City workers collect a dead pelican on Santa Maria beach in Lima, Peru, Tuesday, Nov. 30, 2022, as thousands of birds died in November on the Peruvian Pacific Ocean from bird flu, according to the National Forest and Wildlife Service (Serfor). . The bird flu virus that drew attention in 2023 — Type A H5N1 — was identified in 1959 by investigators looking at an outbreak of flu in chickens in Scotland. Like other viruses, it has evolved over time, spawning newer versions of itself. Credit: AP Photo/Guadalupe Pardo, File
A recent bird flu outbreak at a mink farm has raised concerns about the virus spreading to humans more widely.
Scientists have been keeping tabs on this bird flu virus since the 1950s, although it was not considered a threat to humans until a 1997 outbreak in Hong Kong among visitors to live poultry markets.

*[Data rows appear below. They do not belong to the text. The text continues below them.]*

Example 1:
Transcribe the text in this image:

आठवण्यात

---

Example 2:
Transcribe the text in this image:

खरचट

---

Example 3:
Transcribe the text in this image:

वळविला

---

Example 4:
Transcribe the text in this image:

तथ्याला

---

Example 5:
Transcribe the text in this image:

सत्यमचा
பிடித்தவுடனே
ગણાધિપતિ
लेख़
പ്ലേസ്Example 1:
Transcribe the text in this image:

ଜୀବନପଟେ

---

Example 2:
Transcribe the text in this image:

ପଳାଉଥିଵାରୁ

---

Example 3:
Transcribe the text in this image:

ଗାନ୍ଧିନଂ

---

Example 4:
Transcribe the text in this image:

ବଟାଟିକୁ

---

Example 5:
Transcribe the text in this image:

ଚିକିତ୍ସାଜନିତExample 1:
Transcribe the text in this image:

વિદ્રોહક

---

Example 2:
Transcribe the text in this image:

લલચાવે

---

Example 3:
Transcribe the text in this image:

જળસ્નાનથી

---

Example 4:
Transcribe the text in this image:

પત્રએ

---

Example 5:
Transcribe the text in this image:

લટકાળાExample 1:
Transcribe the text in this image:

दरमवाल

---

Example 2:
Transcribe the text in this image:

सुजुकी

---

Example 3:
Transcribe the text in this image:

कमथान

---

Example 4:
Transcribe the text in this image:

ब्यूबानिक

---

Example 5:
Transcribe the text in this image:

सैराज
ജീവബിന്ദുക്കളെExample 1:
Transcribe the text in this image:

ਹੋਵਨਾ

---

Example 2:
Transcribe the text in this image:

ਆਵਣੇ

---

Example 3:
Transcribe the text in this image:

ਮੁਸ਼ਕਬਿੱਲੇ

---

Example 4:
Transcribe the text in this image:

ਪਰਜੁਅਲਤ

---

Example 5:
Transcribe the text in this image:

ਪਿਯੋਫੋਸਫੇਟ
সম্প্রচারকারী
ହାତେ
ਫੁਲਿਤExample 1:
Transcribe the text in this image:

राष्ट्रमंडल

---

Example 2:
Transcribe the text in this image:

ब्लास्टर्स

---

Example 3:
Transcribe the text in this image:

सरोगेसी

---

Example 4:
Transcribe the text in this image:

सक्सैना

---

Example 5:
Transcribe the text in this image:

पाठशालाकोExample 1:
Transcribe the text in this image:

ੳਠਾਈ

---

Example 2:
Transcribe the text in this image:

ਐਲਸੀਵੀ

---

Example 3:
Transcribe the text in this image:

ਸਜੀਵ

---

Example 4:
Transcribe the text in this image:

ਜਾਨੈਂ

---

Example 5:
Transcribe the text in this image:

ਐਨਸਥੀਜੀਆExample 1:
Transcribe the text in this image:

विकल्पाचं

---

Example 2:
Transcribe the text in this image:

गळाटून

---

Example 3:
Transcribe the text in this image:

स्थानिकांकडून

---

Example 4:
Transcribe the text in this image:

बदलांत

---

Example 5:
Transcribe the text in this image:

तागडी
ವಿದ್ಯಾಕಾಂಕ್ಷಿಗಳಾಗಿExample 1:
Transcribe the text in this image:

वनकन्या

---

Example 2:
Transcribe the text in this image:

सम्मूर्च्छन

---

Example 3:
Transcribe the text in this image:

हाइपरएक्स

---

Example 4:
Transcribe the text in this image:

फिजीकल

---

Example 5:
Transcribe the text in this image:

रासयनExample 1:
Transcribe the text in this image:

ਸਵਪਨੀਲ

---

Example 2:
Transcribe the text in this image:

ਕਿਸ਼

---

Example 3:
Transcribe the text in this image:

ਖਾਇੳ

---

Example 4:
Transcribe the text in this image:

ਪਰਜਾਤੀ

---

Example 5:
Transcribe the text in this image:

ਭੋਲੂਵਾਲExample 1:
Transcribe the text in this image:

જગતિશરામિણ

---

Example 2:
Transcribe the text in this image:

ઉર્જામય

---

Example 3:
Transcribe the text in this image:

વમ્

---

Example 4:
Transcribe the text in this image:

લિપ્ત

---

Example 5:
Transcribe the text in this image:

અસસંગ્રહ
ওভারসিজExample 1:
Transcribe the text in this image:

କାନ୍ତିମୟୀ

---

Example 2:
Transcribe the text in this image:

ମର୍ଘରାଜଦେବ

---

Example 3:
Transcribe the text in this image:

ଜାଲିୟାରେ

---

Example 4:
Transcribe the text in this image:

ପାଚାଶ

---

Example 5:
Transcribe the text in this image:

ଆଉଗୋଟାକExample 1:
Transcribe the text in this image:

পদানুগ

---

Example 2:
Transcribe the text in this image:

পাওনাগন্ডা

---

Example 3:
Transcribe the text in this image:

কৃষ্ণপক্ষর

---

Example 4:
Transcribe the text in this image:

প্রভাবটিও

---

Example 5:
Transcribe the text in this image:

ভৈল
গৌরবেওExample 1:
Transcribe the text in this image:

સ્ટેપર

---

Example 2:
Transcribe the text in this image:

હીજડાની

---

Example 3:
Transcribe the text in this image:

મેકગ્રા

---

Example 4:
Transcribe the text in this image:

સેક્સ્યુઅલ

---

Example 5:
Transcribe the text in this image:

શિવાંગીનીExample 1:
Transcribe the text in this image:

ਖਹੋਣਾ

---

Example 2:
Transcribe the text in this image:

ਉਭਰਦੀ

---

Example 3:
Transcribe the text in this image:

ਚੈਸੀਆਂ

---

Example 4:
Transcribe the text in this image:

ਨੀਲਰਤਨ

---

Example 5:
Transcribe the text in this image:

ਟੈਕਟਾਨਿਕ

As bird flu strikes more and more different animals, such as on the mink farm, the fear is that the virus could evolve to spread more easily between people, and could trigger a pandemic.
A different type of bird flu was likely behind the devastating flu pandemic of 1918-1919, and bird viruses played a role in other flu pandemics in 1957, 1968, and 2009, a scientist says.
Still, the risk to the general public is now low, says Dr. Tim Uyeki of the US Centers for Disease Control and Prevention.
A look at the bird flu virus and why it’s getting renewed attention:
WHAT IS BIRD FLU?
Some flu viruses primarily affect humans, while others occur primarily in animals. For example, there is influenza in dogs, as well as swine or swine flu viruses. And then there are avian viruses that spread naturally in wild waterfowl like ducks and geese, and then to chickens and other poultry.
The bird flu virus that draws attention today—Type A H5N1—was identified in 1959 by investigators looking at an outbreak of flu in chickens in Scotland. Like other viruses, it has evolved over time, spawning newer versions of itself.
By 2007, the virus was found in more than 60 countries. In the United States, it has recently been detected in wild birds in every state, as well as commercial poultry operations or backyard flocks in 47 states. Since the beginning of last year, thousands of chickens have died from the virus or been killed to stop outbreaks from spreading, one of the reasons cited for rising egg prices.
How often do people get bird flu?
The 1997 Hong Kong outbreak was the first time this bird flu was blamed for serious human illness. Of 18 people who were infected, six died. To contain the outbreak, the Hong Kong government closed live poultry markets, killed all the birds in the markets, and stopped importing chickens from southern China. It worked, for a while.
Symptoms are similar to other flus, including cough, body aches and fever. Some people don’t notice symptoms, but some develop badly. life-threatening pneumonia.
Worldwide, nearly 870 human infections and 457 deaths have been reported to the World Health Organization in 20 countries. But the pace is slow and there have been around 170 infections and 50 deaths in the last seven years. In the vast majority of cases, the infected people got it directly from infected birds.
The first and only US case happened just last April. It was picked up by a prison inmate in a program killing infected birds at a poultry farm in Montrose County, Colorado, in the west of the state. His only symptom was fatigue and he passed out.
CAN I SPREAD IT BETWEEN PEOPLE?
In some cases, the investigators concluded, the bird flu virus appears to have spread from person to person. That happened in Thailand, Vietnam, Indonesia, China and Pakistan, in 2007 recently.
In each cluster, it spreads within families from a sick person in the home. Scientists do not believe it can be easily spread through casual contact, as seasonal flu can. But viruses mutate and change. Scientists are concerned about the increasing number of opportunities for bird flu to mix with other flu viruses in infected humans or animals and mutate, making it easier to spread to humans.
It wouldn’t take much if that happened “and then we would be in a very tough situation,” said Dr. Luis Ostrosky, chief of infectious diseases and epidemiology at the University of Texas Health Science Center at Houston.
The CDC’s Uyeki said it was during the earliest clusters that he was most concerned about H5N1. That kind of person-to-person spread doesn’t seem to be happening right now, he said.
WHAT ABOUT THE SMALL FARM?
Concern among public health experts has recently been fueled, in part, by the detection of infections in various mammals. The growing list includes foxes, raccoons, skunks, bears and even marine mammals like seals and porpoises. Officials in Peru said three sea lions found dead in November had tested positive, and hundreds more may have died recently from bird flu.
Then last month, a European medical journal reported on an October bird flu outbreak at a mink farm in Spain with nearly 52,000 animals, where the illness spread like wildfire.
The mink was given poultry, and wild birds in the region were found to have bird flu. But researchers said however it started, they believe the virus then spreads from mink to mink – a worrying scenario. No workers were infected, although they wore masks as part of COVID-19 precautions.
Jennifer Nuzzo, director of the Pandemic Center at Brown University’s School of Public Health, said the virus outbreak is being watched for mutations that could make it easier to transmit to people, and possibly between people.
“That’s the real concern,” Nuzzo said.